## [Items listed in a dataset]
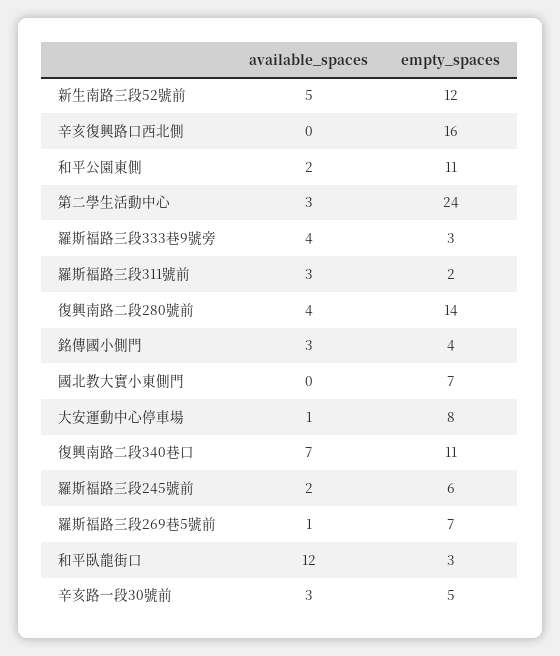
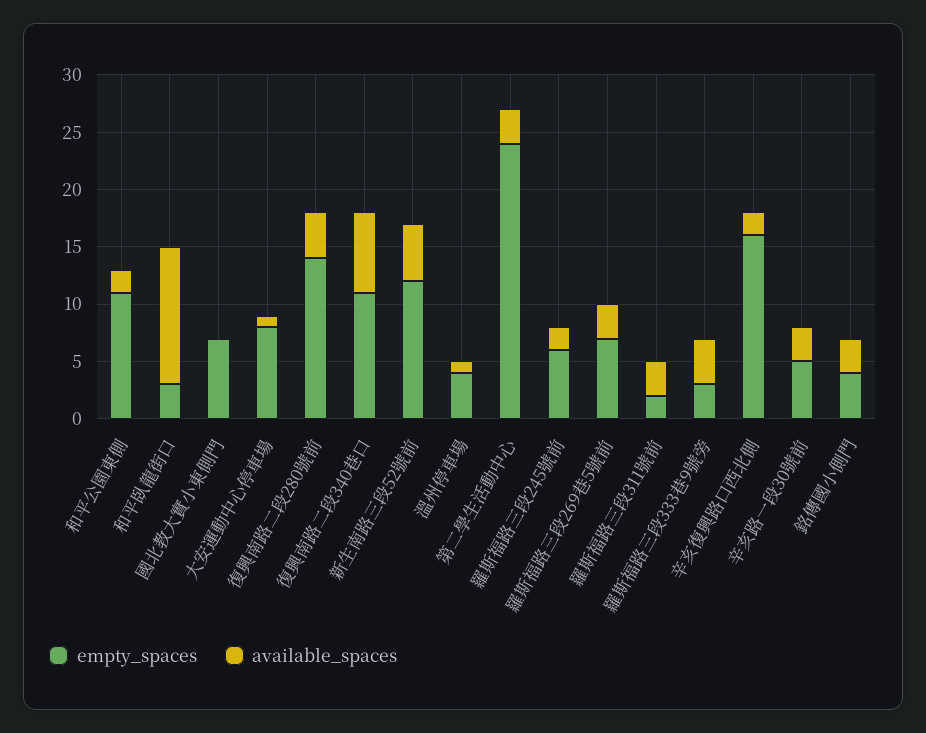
  {
    "available_spaces": {
      "新生南路三段52號前": 5,
-     "辛亥復興路口西北側": 0,
+     "辛亥復興路口西北側": 2,
      "和平公園東側": 2,
      "第二學生活動中心": 3,
      "羅斯福路三段333巷9號旁": 4,
      "羅斯福路三段311號前": 3,
      "復興南路二段280號前": 4,
      "銘傳國小側門": 3,
      "國北教大實小東側門": 0,
      "大安運動中心停車場": 1,
      "復興南路二段340巷口": 7,
      "羅斯福路三段245號前": 2,
-     "羅斯福路三段269巷5號前": 1,
+     "羅斯福路三段269巷5號前": 3,
      "和平臥龍街口": 12,
-     "辛亥路一段30號前": 3
+     "辛亥路一段30號前": 3,
+     "溫州停車場": 1
    },
    "empty_spaces": {
      "新生南路三段52號前": 12,
      "辛亥復興路口西北側": 16,
      "和平公園東側": 11,
      "第二學生活動中心": 24,
      "羅斯福路三段333巷9號旁": 3,
      "羅斯福路三段311號前": 2,
      "復興南路二段280號前": 14,
      "銘傳國小側門": 4,
      "國北教大實小東側門": 7,
      "大安運動中心停車場": 8,
      "復興南路二段340巷口": 11,
      "羅斯福路三段245號前": 6,
      "羅斯福路三段269巷5號前": 7,
      "和平臥龍街口": 3,
-     "辛亥路一段30號前": 5
+     "辛亥路一段30號前": 5,
+     "溫州停車場": 4
    }
  }

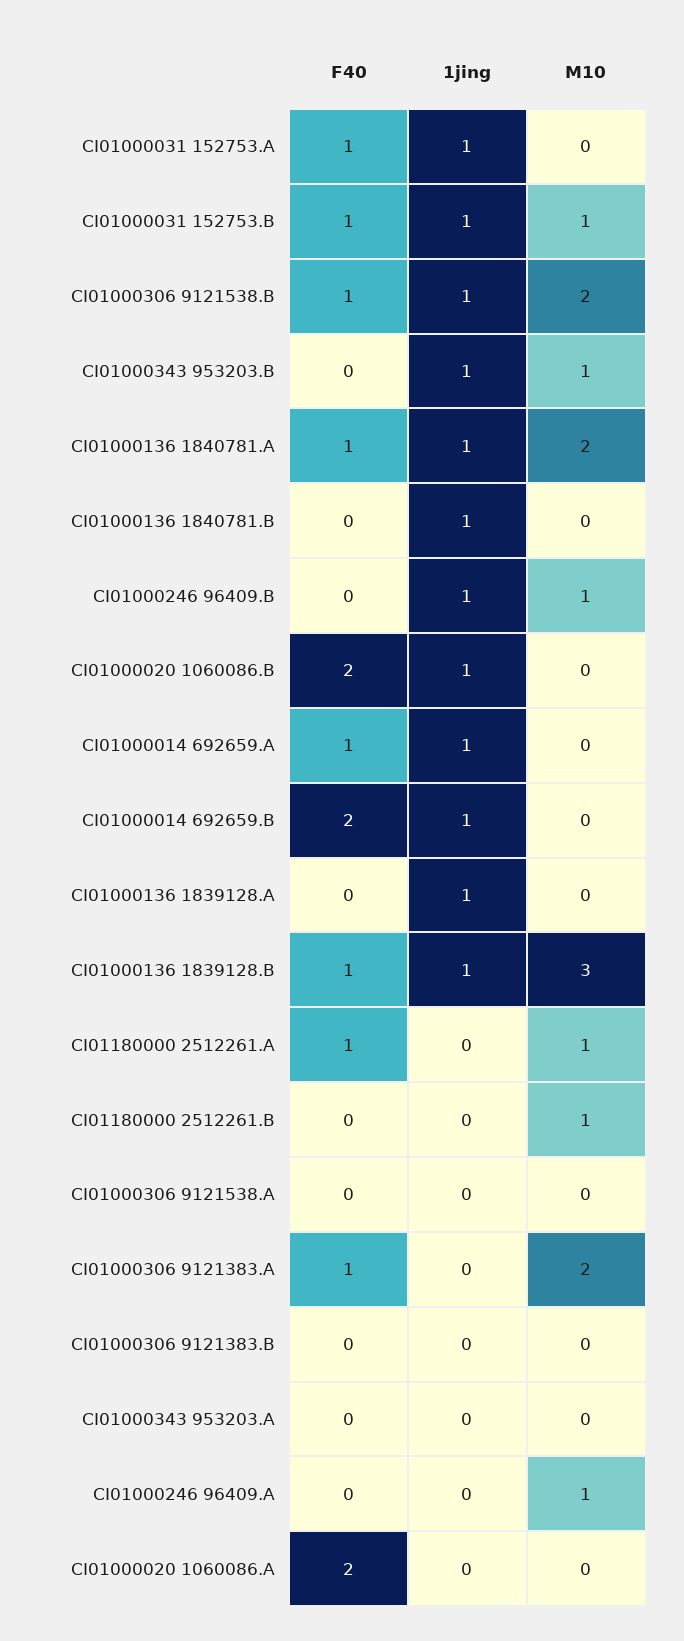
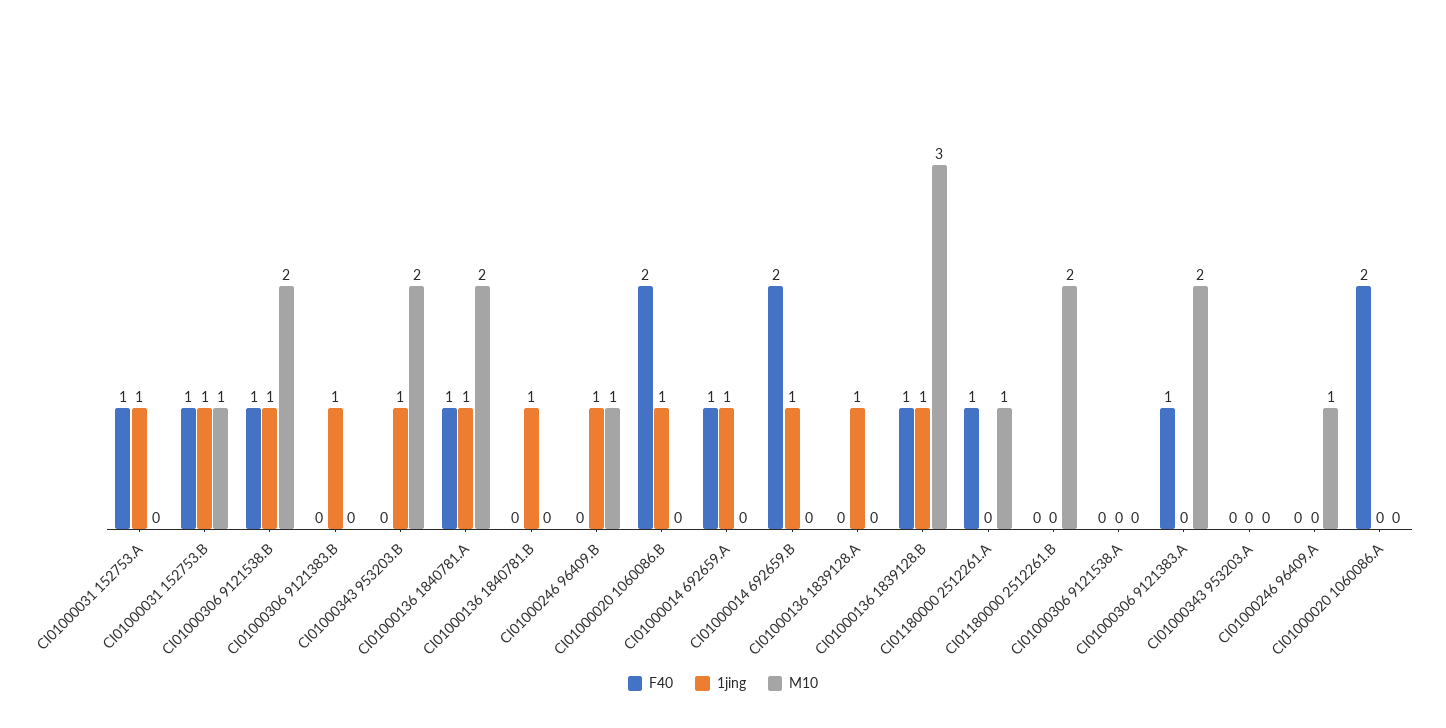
  {
    "F40": {
      "CI01000031 152753.A": 1,
      "CI01000031 152753.B": 1,
      "CI01000306 9121538.B": 1,
      "CI01000343 953203.B": 0,
      "CI01000136 1840781.A": 1,
      "CI01000136 1840781.B": 0,
      "CI01000246 96409.B": 0,
      "CI01000020 1060086.B": 2,
      "CI01000014 692659.A": 1,
      "CI01000014 692659.B": 2,
      "CI01000136 1839128.A": 0,
      "CI01000136 1839128.B": 1,
      "CI01180000 2512261.A": 1,
      "CI01180000 2512261.B": 0,
      "CI01000306 9121538.A": 0,
      "CI01000306 9121383.A": 1,
      "CI01000306 9121383.B": 0,
      "CI01000343 953203.A": 0,
      "CI01000246 96409.A": 0,
      "CI01000020 1060086.A": 2
    },
    "1jing": {
      "CI01000031 152753.A": 1,
      "CI01000031 152753.B": 1,
      "CI01000306 9121538.B": 1,
      "CI01000343 953203.B": 1,
      "CI01000136 1840781.A": 1,
      "CI01000136 1840781.B": 1,
      "CI01000246 96409.B": 1,
      "CI01000020 1060086.B": 1,
      "CI01000014 692659.A": 1,
      "CI01000014 692659.B": 1,
      "CI01000136 1839128.A": 1,
      "CI01000136 1839128.B": 1,
      "CI01180000 2512261.A": 0,
      "CI01180000 2512261.B": 0,
      "CI01000306 9121538.A": 0,
      "CI01000306 9121383.A": 0,
-     "CI01000306 9121383.B": 0,
+     "CI01000306 9121383.B": 1,
      "CI01000343 953203.A": 0,
      "CI01000246 96409.A": 0,
      "CI01000020 1060086.A": 0
    },
    "M10": {
      "CI01000031 152753.A": 0,
      "CI01000031 152753.B": 1,
      "CI01000306 9121538.B": 2,
-     "CI01000343 953203.B": 1,
+     "CI01000343 953203.B": 2,
      "CI01000136 1840781.A": 2,
      "CI01000136 1840781.B": 0,
      "CI01000246 96409.B": 1,
      "CI01000020 1060086.B": 0,
      "CI01000014 692659.A": 0,
      "CI01000014 692659.B": 0,
      "CI01000136 1839128.A": 0,
      "CI01000136 1839128.B": 3,
      "CI01180000 2512261.A": 1,
-     "CI01180000 2512261.B": 1,
+     "CI01180000 2512261.B": 2,
      "CI01000306 9121538.A": 0,
      "CI01000306 9121383.A": 2,
      "CI01000306 9121383.B": 0,
      "CI01000343 953203.A": 0,
      "CI01000246 96409.A": 1,
      "CI01000020 1060086.A": 0
    }
  }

## [About this exercise]
Return each entry exactly as given. Leave the images out.

## [Task result]
  {
    "available_spaces": {
      "新生南路三段52號前": 5,
-     "辛亥復興路口西北側": 0,
+     "辛亥復興路口西北側": 2,
      "和平公園東側": 2,
      "第二學生活動中心": 3,
      "羅斯福路三段333巷9號旁": 4,
      "羅斯福路三段311號前": 3,
      "復興南路二段280號前": 4,
      "銘傳國小側門": 3,
      "國北教大實小東側門": 0,
      "大安運動中心停車場": 1,
      "復興南路二段340巷口": 7,
      "羅斯福路三段245號前": 2,
-     "羅斯福路三段269巷5號前": 1,
+     "羅斯福路三段269巷5號前": 3,
      "和平臥龍街口": 12,
-     "辛亥路一段30號前": 3
+     "辛亥路一段30號前": 3,
+     "溫州停車場": 1
    },
    "empty_spaces": {
      "新生南路三段52號前": 12,
      "辛亥復興路口西北側": 16,
      "和平公園東側": 11,
      "第二學生活動中心": 24,
      "羅斯福路三段333巷9號旁": 3,
      "羅斯福路三段311號前": 2,
      "復興南路二段280號前": 14,
      "銘傳國小側門": 4,
      "國北教大實小東側門": 7,
      "大安運動中心停車場": 8,
      "復興南路二段340巷口": 11,
      "羅斯福路三段245號前": 6,
      "羅斯福路三段269巷5號前": 7,
      "和平臥龍街口": 3,
-     "辛亥路一段30號前": 5
+     "辛亥路一段30號前": 5,
+     "溫州停車場": 4
    }
  }

  {
    "F40": {
      "CI01000031 152753.A": 1,
      "CI01000031 152753.B": 1,
      "CI01000306 9121538.B": 1,
      "CI01000343 953203.B": 0,
      "CI01000136 1840781.A": 1,
      "CI01000136 1840781.B": 0,
      "CI01000246 96409.B": 0,
      "CI01000020 1060086.B": 2,
      "CI01000014 692659.A": 1,
      "CI01000014 692659.B": 2,
      "CI01000136 1839128.A": 0,
      "CI01000136 1839128.B": 1,
      "CI01180000 2512261.A": 1,
      "CI01180000 2512261.B": 0,
      "CI01000306 9121538.A": 0,
      "CI01000306 9121383.A": 1,
      "CI01000306 9121383.B": 0,
      "CI01000343 953203.A": 0,
      "CI01000246 96409.A": 0,
      "CI01000020 1060086.A": 2
    },
    "1jing": {
      "CI01000031 152753.A": 1,
      "CI01000031 152753.B": 1,
      "CI01000306 9121538.B": 1,
      "CI01000343 953203.B": 1,
      "CI01000136 1840781.A": 1,
      "CI01000136 1840781.B": 1,
      "CI01000246 96409.B": 1,
      "CI01000020 1060086.B": 1,
      "CI01000014 692659.A": 1,
      "CI01000014 692659.B": 1,
      "CI01000136 1839128.A": 1,
      "CI01000136 1839128.B": 1,
      "CI01180000 2512261.A": 0,
      "CI01180000 2512261.B": 0,
      "CI01000306 9121538.A": 0,
      "CI01000306 9121383.A": 0,
-     "CI01000306 9121383.B": 0,
+     "CI01000306 9121383.B": 1,
      "CI01000343 953203.A": 0,
      "CI01000246 96409.A": 0,
      "CI01000020 1060086.A": 0
    },
    "M10": {
      "CI01000031 152753.A": 0,
      "CI01000031 152753.B": 1,
      "CI01000306 9121538.B": 2,
-     "CI01000343 953203.B": 1,
+     "CI01000343 953203.B": 2,
      "CI01000136 1840781.A": 2,
      "CI01000136 1840781.B": 0,
      "CI01000246 96409.B": 1,
      "CI01000020 1060086.B": 0,
      "CI01000014 692659.A": 0,
      "CI01000014 692659.B": 0,
      "CI01000136 1839128.A": 0,
      "CI01000136 1839128.B": 3,
      "CI01180000 2512261.A": 1,
-     "CI01180000 2512261.B": 1,
+     "CI01180000 2512261.B": 2,
      "CI01000306 9121538.A": 0,
      "CI01000306 9121383.A": 2,
      "CI01000306 9121383.B": 0,
      "CI01000343 953203.A": 0,
      "CI01000246 96409.A": 1,
      "CI01000020 1060086.A": 0
    }
  }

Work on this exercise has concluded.